┌──

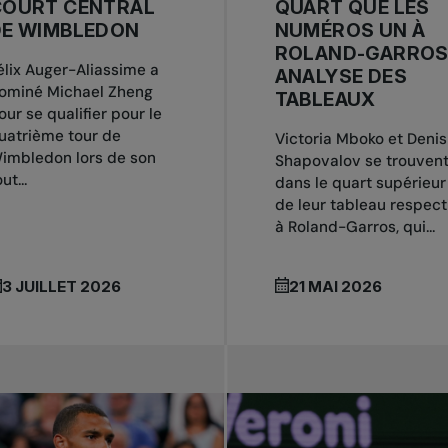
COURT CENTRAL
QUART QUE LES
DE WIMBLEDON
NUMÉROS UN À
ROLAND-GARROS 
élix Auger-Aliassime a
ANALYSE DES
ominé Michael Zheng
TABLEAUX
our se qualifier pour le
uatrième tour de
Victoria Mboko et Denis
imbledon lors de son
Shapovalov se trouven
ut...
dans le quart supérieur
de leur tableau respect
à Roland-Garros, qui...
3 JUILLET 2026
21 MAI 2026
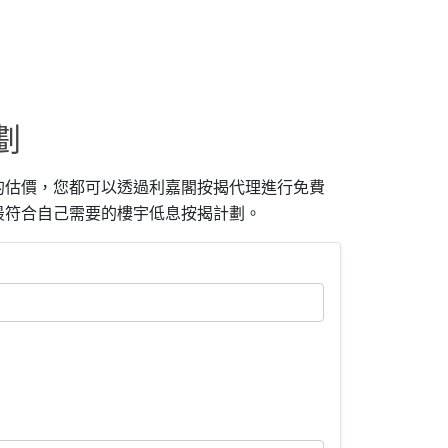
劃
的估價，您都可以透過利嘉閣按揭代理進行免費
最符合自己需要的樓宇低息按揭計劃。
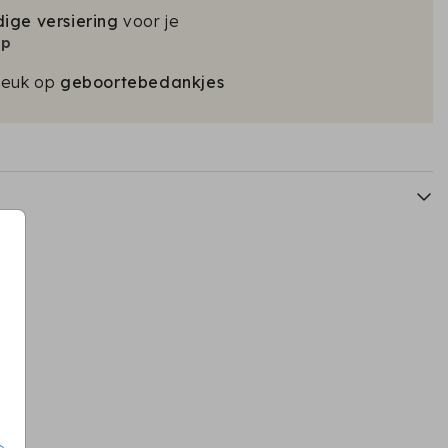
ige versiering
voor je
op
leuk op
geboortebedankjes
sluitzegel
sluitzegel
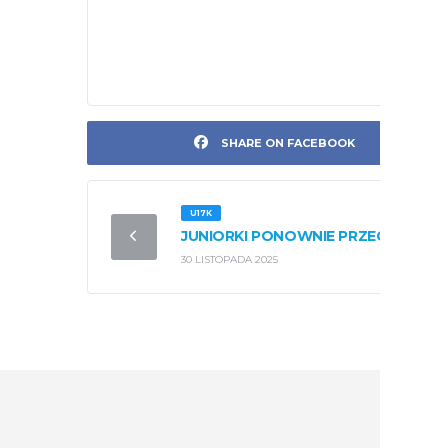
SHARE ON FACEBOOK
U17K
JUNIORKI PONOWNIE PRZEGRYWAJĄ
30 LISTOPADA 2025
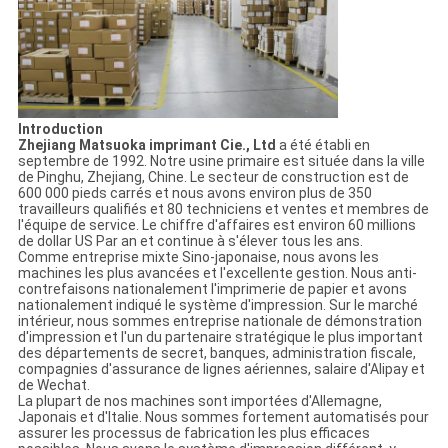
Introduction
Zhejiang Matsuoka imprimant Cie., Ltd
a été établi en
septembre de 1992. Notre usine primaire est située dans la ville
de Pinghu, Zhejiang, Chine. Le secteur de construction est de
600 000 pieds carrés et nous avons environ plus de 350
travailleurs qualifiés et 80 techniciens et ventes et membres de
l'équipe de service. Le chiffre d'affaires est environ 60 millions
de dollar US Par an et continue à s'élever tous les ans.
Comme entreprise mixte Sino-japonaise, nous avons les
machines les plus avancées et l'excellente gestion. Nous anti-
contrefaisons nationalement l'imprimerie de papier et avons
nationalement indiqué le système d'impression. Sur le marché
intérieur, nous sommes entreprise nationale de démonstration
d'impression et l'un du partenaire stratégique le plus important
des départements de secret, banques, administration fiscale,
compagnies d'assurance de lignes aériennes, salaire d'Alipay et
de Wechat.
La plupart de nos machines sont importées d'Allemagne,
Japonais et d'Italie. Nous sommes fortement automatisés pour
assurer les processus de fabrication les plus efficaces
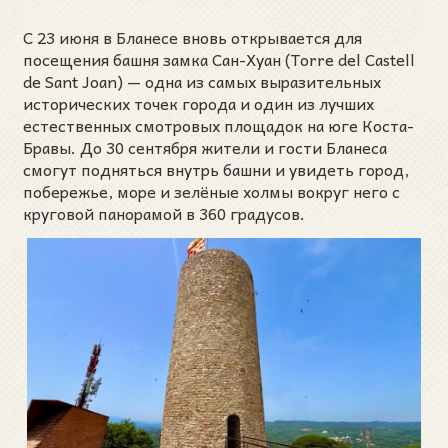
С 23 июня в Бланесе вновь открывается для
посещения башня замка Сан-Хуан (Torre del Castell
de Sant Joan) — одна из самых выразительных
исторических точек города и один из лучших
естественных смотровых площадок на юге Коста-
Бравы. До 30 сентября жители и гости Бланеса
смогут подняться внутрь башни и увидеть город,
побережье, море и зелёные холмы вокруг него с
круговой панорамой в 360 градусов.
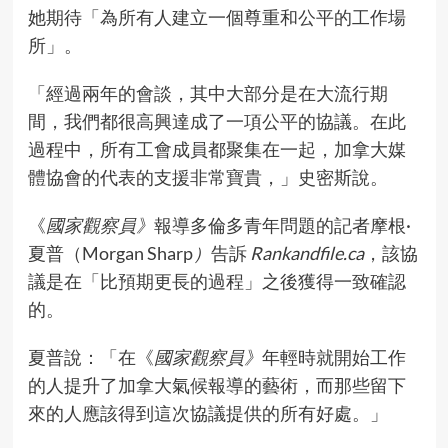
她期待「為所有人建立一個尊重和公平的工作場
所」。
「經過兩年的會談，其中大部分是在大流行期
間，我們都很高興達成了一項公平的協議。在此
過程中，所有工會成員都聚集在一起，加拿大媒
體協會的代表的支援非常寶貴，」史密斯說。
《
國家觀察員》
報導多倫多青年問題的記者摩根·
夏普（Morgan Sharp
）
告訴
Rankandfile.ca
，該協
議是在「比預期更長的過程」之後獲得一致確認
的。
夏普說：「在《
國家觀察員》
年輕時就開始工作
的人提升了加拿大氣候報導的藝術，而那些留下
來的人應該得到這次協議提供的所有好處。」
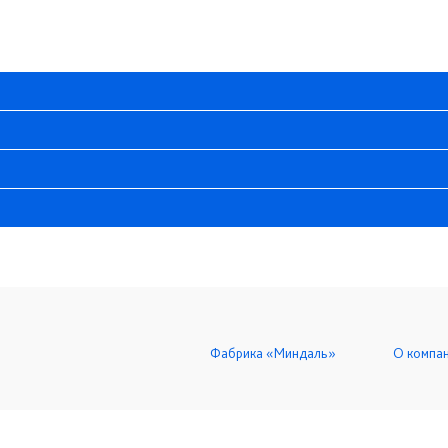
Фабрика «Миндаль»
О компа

└──

### TO-DO ITEM
Copy out each line in the items above that contains the word "Zhejiang".

### RESPONSE
Zhejiang Matsuoka imprimant Cie., Ltd
de Pinghu, Zhejiang, Chine. Le secteur de construction est de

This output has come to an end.